Stephenson v. Whittington, 6 Ark. App. 4, 636 S.W.2d 878 (1982)

Aug. 18, 1982 · Arkansas Court of Appeals · CA 82-8
6 Ark. App. 4, 636 S.W.2d 878

A. P. STEPHENSON, d/b/a A. P. STEPHENSON OIL CO. v. Richard H. WHITTINGTON, Jr., Ann G. WHITTINGTON, and BANK OF QUITMAN, Quitman, Arkansas

CA 82-8

636 S.W.2d 878

Court of Appeals of Arkansas

Opinion delivered August 18, 1982

Thomas, House ir Gardner, by: Hoyt Thomas, for appellant.

Dave Wisdom Harrod, for appellees.

Melvin Mayfield, Chief Judge.

In May of 1970 the appellant executed a deed to real property in Heber Springs, Arkansas, upon which was located a cafe and service station. Appellant was and is a distributor of Mobil gasoline and the deed contained a provision that Mobil gasoline would be offered for sale on the conveyed property for a period of 20 years and in the event of a breach of that provision the grantor would have the right to repurchase the property for a price computed on a formula set out in the deed.

The property was subsequently conveyed to the appel-lees Richard and Ann Whittington and they executed a mortgage on it to the appellee Bank of Quitman. In January of 1981 the appellant brought suit against the Whittingtons and the bank, alleging a breach of the deed’s provision to offer Mobil gasoline for sale and alleging a right to repurchase free and clear of the bank’s mortgage lien.

*5The chancellor denied appellant the right to repurchase because he found the Whittingtons requested and were refused an allocation to sell Mobil gasoline but he found the provision valid and held that the Whittingtons must continue to use due diligence to obtain an operator’s license to sell Mobil gasoline during the remaining period covered by the deed provision. The court also held that in the event appellant should become entitled to repurchase the property he would take it subject to the bank’s mortgage.

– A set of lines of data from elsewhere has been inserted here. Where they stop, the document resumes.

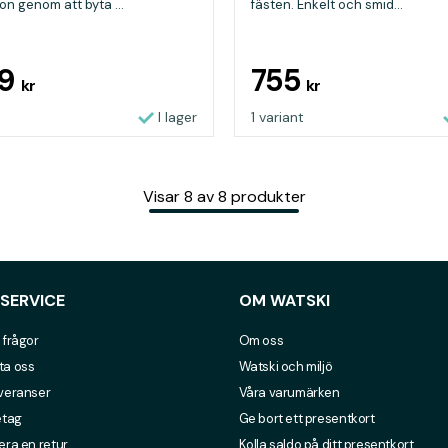
ion genom att byta ...
fästen. Enkelt och smid...
99
755
kr
kr
I lager
1 variant
Visar
8
av
8
produkter
SERVICE
OM WATSKI
 frågor
Om oss
ta oss
Watski och miljö
everanser
Våra varumärken
etag
Ge bort ett presentkort
era en retur
Kolla saldo på ditt presentkort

Appellant’s only argument on appeal is that the court should not have made any finding with regard to the bank’s mortgage since no breach of the deed provision was found. We agree.

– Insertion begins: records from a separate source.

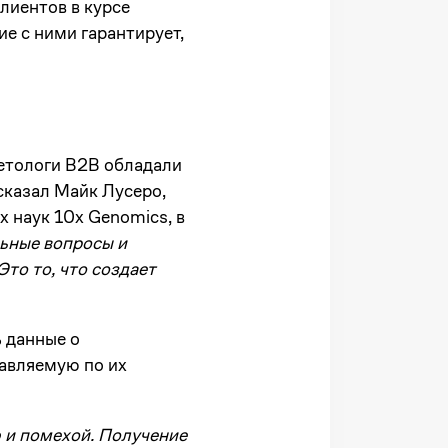
лиентов в курсе
е с ними гарантирует,
кетологи B2B обладали
- сказал Майк Лусеро,
 наук 10x Genomics, в
льные вопросы и
то то, что создает
 данные о
авляемую по их
 и помехой. Получение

Before the adoption of Ark. Stat. Ann. §§ 34-2501 —34-2512 (Repl. 1962) authorizing the granting of declaratory judgments, our courts would not render advisory opinions entailing no other relief. Johnson v. Robbins, 223 Ark. 150, 264 S.W.2d 640 (1954). As stated in 10 Wright & Miller, Federal Practice and Procedure § 2751 (1973):

The traditional and conventional concept of the judicial process has been that the courts may act only when a complainant is entitled to a coercive remedy, such as a judgment for damages or an injunction. Until a controversy had matured to a point at which such relief was appropriate and the person entitled thereto sought to invoke it, the courts were powerless to act.

After the adoption of our declaratory judgment act our court said the act “was not intended to allow any question to be presented by any person: the matters must be j usticiable. ’ Andres v. First Ark. Development Finance Corp., 230 Ark. 594, 324 S.W.2d 97 (1959). In its opinion the court quoted from Anderson on Declaratory Judgments as follows:

A declaratory judgment will not be granted unless the danger or dilemma of the plaintiff is present, not contingent on the happening of hypothetical future events; the prejudice to his position must be actual and *6genuine and not merely possible, speculative, contingent, or remote. 230 Ark. at 606.

Whether a breach of the deed provision in the instant case will occur in the future is surely speculative and whether such a breach would affect the bank’s mortgage is certainly contingent upon the mortgage being in effect at that time. In Diebold v. Civil Service Commission, 611 F.2d 697 (8th Cir. 1979), the court held the mere threat that the commission’s rules might someday be enforced against the plaintiff was not enough to authorize a declaratory judg-mentaction. And in Ashcroft v. Mattis, 431 U.S. 171, 97 S.Ct. 1739, 52 L.Ed.2d 219 (1977), it was said:

For a declaratory judgment to issue, there must be a dispute which calls, not for an advisory opinion upon a hypothetical basis, but for an adjudication of present rights upon established facts.

That part of the trial court’s judgment which concerns the effect upon the bank’s mortgage of a future breach of the deed provision is reversed.

Cooper and Glaze, JJ., not participating.